Pension charges cap confirmedGood news for pension savers

17 October 2014

Pension charges

Steve Webb, minister for pensions, has today launched a command paper outlining the new charges cap on default pension plans.

Pension charge cap to be set at 0.75%

The government is pushing ahead with the 0.75% charge cap on workplace pensions it has been announced.

New plans unveiled to Parliament confirm the government is to press ahead with action to root out rip-off charges, and apply new governance standards across all qualifying workplace pension schemes from April 2015.

Draft regulations are published today that confirm charges to invest and manage the default funds of all qualifying schemes will be capped at 0.75% annually.

Small differences in charges can have a major impact on a pension pot by the time a person retires.
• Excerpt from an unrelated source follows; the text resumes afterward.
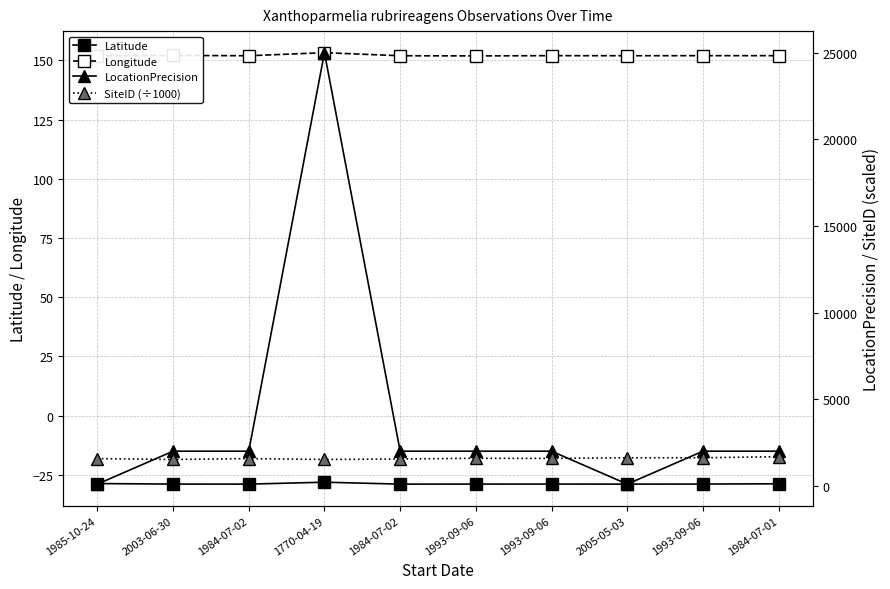

Read the SiteID (÷1000) value at 1984-07-01.

1683.6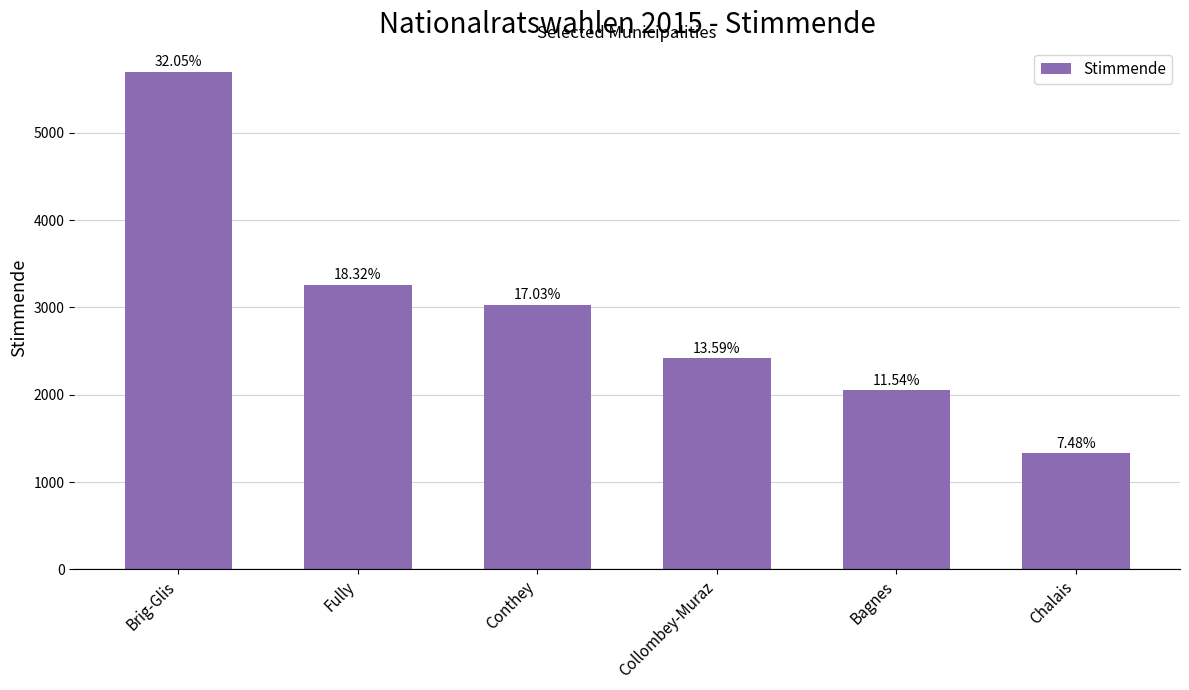

Are the bars horizontal?

No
An average earner, due to accumulate a pension pot of around £30,000, could benefit to the tune of £1,600 by saving in a scheme charging 0.75% compared with one which charges 1.5%. And for many the boost could run into tens of thousands of pounds.

Other charges targeted

The draft regulations also ban unfair charges and hidden costs that could, without action, severely reduce people’s pension savings over decades.
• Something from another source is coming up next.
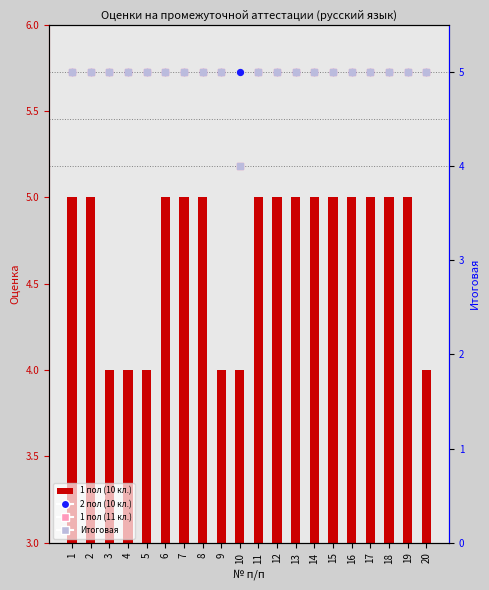

Which series has the largest total across all categories?

2 пол (10 кл.)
These include 'active member discounts', where deferred members face higher charges than those still paying in to their pension pot. 

'Consultancy charging' is also going to be scrutinised. The aim is that from April 2015, employers will not be able to pass on any advice consultancy fees to members of their workplace personal pension schemes.   

Which? welcomes the move

Which? executive director, Richard Lloyd, said: 'Consumers will applaud ministers for cracking down on rip-off pensions. It’s vital that these changes are delivered without delay, so that millions can look forward to their retirement, knowing that their hard-earned workplace pensions are better protected.

'More will still need to be done, however, to crack down on excessive charges across the board, and to ensure that all retirement products provide value for money.'

The latest announcements from Steve Webb are part of a whole raft of pensions changes which allow people more options in how they take income from their pension at retirement.